Database Sharding

Author: Al-mamun Sarkar Date: 2020-09-18 05:04:41

There are mainly two types of partitioning system in the database one is Horizontal partition and another one is Vertical partition. Sharding is the horizontal partition of data across multiple servers. 

What is sharding?

Sharding is splitting large data into smaller chunk and store those across multiple database servers. So that database query load can be distributed across those servers. It's a technique to break up a large database into many smaller chunks. 

Sharding Methods:

  • Horizontal Partitioning:  Horizontal partitioning means putting different rows into different databases. It can be range based sharding. Example - Storing data based on alphabetical names range. In some cases, it not so good because we may have more data on starting characters A-D and some other range may have less amount of data. So sometimes it can be imbalanced. 
  • Vertical Partitioning: Vertical partitioning means dividing tables based on features. Such as 1 shard is for the users table and another one shard is for the locations table and so on. It also can be imbalanced if one feature has mone data than others.  

Sharding Criteria:

  • Hash-based Partitioning: Using hashcode on any entity to divide the data across shards. The entity can be the primary key id or name or any others. Consistent Hashing can be used to implement this. This is a good algorithm for sharding.
  • List Partitioning: Based on the list we can store data across shared. Suppose we have a customer table so we can store Asian customers to shard, European customers to another shard, American customers to another shard, and so on.

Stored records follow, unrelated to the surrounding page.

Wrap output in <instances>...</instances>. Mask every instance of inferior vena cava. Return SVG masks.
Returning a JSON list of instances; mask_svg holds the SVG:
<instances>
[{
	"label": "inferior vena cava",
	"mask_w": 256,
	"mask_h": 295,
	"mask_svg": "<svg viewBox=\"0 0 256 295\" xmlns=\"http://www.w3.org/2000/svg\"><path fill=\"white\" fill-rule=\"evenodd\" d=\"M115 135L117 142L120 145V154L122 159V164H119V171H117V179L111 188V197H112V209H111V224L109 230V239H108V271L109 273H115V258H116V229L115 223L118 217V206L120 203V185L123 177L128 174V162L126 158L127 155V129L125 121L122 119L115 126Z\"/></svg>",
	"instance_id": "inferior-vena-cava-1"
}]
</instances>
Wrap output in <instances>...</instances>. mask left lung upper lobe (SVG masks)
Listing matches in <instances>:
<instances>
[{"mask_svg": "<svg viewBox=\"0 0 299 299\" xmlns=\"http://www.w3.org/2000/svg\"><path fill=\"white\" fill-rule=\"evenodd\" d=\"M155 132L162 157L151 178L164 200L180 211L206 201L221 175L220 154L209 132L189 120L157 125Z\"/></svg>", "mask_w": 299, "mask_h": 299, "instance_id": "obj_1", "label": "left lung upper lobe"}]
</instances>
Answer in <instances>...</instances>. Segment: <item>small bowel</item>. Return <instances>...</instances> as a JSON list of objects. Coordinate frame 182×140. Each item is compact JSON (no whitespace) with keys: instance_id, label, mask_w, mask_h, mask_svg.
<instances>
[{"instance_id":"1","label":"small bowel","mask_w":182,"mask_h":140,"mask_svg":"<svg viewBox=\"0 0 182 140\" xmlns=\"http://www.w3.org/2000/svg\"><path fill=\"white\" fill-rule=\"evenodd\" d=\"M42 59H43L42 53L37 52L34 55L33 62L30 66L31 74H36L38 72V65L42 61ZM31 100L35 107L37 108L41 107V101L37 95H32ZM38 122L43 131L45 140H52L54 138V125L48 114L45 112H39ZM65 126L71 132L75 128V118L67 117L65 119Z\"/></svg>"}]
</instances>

It can be imbalanced if one list has a huge number of customers than others.
  • Round Robin Partitioning: We also can use round-robin algorithms to store data across multiple shards. 
  • Composite Partitioning: Composite partitioning means combining more algorithms. Example - If we use list-based partitioning for customers table and one list has a huge number of customers than others. In that case, we can again shard that list based on hash-table. 

Sharding Challenges:

  • Difficult to maintenance ACID Compliance
  • Join inefficient.